Independente
01:51
Abriu a porta bem
devagar. Olhou para um lado, depois o outro. Checou se havia pegado tudo o que
precisava para só depois cruzar a porta. Pé ante pé ela seguiu sorrateira.
Desejou que não a tivessem visto.
Pensou todo o tempo em
desistir, em voltar atrás e esquecer essa ideia maluca. Mas, não podia. Seria
um insulto à sua inteligência, um insulto à sua própria independência. Não, sem
dúvida ela não podia desistir agora. Estava tão perto...
O portão à sua frente
mais parecia um muro sem fim, prisão da qual os vizinhos eram carcereiros. Mas,
ela sairia. Sairia hoje!
Lá estava ele, bem à sua
frente. Seu convite para escapar do cativeiro. Entrou no carro, bateu a porta,
apertou o cinto e girou a chave. O barulho do motor era o som da liberdade.
Ah, o som... Não poderia
esquecer de ligar o rádio com a música preferida... Qualquer uma entre MPB e
rock das antigas, para afastar os pensamentos ruins. Falava sozinha as vezes,
mas quem é que não fala?
Agora deveria abrir um
pouco o vidro, precisava respirar. Lembrou novamente que era um erro. Soltou uma
bufada de ar pela boca e pegou no volante. Ouviu um ruído inquietante.
Era o Sr. do 204, uma
casa para baixo da sua. Com aqueles olhos de águia, estranho seria se conseguisse sair completamente invisível. Ele se aproximou e perguntou onde ia, sozinha, montada no
possante.
Ela apenas revirou os olhos e pegou firme no volante (como se agarrada a ele pudesse fazer desaparecer a vontade louca de estrangular
o amistoso vizinho). Com certeza acabaria por deixar o velhote falando sozinho...

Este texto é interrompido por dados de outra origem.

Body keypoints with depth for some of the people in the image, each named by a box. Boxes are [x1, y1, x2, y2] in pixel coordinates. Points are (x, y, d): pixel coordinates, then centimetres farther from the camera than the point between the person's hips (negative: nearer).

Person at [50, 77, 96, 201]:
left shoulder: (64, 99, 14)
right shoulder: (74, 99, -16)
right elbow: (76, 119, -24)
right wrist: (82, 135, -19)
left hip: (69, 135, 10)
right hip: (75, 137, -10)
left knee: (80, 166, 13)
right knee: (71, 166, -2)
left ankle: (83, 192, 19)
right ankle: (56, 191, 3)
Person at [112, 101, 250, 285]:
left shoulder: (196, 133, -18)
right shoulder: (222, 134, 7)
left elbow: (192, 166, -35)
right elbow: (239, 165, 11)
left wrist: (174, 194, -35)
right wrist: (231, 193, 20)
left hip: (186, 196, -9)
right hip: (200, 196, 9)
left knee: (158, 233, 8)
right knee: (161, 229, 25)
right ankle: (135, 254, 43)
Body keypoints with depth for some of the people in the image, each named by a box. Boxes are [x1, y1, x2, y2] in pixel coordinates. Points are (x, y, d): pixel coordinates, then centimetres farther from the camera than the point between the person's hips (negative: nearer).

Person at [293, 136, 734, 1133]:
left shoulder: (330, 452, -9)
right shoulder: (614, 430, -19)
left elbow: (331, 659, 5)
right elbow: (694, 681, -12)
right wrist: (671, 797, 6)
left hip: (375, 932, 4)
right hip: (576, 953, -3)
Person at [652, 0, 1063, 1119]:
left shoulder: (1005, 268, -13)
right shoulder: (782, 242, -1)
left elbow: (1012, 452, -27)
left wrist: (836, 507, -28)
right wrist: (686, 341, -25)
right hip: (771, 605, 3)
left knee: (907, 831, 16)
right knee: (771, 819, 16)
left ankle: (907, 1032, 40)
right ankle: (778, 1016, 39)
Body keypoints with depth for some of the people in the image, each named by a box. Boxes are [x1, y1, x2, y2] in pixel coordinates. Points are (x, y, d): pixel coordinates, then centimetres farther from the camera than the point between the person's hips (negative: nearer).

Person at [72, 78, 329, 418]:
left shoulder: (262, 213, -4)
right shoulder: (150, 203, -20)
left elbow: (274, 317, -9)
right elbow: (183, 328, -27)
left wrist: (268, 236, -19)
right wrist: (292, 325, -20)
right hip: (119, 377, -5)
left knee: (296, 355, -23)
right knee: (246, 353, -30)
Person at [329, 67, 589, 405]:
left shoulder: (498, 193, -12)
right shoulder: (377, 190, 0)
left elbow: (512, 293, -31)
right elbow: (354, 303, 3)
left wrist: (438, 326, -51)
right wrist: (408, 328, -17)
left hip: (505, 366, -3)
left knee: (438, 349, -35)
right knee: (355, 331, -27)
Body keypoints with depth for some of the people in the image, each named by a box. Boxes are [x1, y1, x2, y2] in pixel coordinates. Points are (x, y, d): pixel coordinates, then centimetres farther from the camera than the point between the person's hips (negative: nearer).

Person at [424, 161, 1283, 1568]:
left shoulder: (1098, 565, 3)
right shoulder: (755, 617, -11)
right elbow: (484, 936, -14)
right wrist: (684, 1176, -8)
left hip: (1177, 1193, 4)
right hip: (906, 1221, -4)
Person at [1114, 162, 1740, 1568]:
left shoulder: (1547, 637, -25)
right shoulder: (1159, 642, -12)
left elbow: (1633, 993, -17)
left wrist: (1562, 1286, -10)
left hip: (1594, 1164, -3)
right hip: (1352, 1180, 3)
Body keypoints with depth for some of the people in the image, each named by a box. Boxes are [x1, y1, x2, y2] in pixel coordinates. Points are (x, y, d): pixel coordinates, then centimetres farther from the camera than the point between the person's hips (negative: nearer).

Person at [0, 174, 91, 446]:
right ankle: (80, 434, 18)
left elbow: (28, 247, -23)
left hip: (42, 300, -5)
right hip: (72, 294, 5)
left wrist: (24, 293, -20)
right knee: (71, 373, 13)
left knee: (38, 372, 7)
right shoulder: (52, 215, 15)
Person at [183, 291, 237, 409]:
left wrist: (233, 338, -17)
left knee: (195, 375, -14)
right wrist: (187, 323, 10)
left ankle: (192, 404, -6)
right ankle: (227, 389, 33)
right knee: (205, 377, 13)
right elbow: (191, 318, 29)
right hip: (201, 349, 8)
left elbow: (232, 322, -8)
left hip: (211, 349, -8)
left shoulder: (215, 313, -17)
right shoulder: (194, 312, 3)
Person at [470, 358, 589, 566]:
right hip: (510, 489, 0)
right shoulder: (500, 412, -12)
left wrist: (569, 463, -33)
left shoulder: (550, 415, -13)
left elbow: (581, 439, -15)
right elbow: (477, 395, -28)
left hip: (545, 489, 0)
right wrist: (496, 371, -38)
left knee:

Isso se não fosse o imprevisto seguinte.
O vizinho do 202. Esse
não era velho, na verdade era bem mais novo que ela. Era um dos amigos arruaceiros
do seu marido (marido que aliás, achava que também tinha 20 ainda). Ficou plantado, de pé,
analisando o capô do carro. Ora, mas se nem havia saído do lugar!
Agora não poderia mesmo
sair dali. Estava cercada. Esperou um movimento para o lado, mas foi engano. O 202 só abaixou
para conferir melhor a lataria.
Eis que vem o 205
correndo com o celular na mão. Chamou o SAMU e o marido, por via das dúvidas
ligaria pro bombeiro. E nem adiantou explicar que não havia movido um milímetro
do lugar...
De repente, uma buzina contínua e a batida
inevitável. O 203 acertou em cheio a traseira do possante. Do possante parado! Melhor nem imaginar a cara do marido quando visse seu brinquedinho amassado.
A rua era agora uma bagunça de gente que não acabava mais, vizinhança toda reunida. Há quem diga que mulher é quem dirige mal, que mulher é fofoqueira. Mas, tinha
mais homem ali do que qualquer avenida “famosa” de São Paulo.
Estavam todos em volta
dela quando resolveu acabar um escândalo com outro maior. Pisou fundo no
acelerador e cantou pneu. Pra onde foi, ninguém sabe. Mas, até hoje o povo lá na
rua comenta quando uma mulher passa na direção.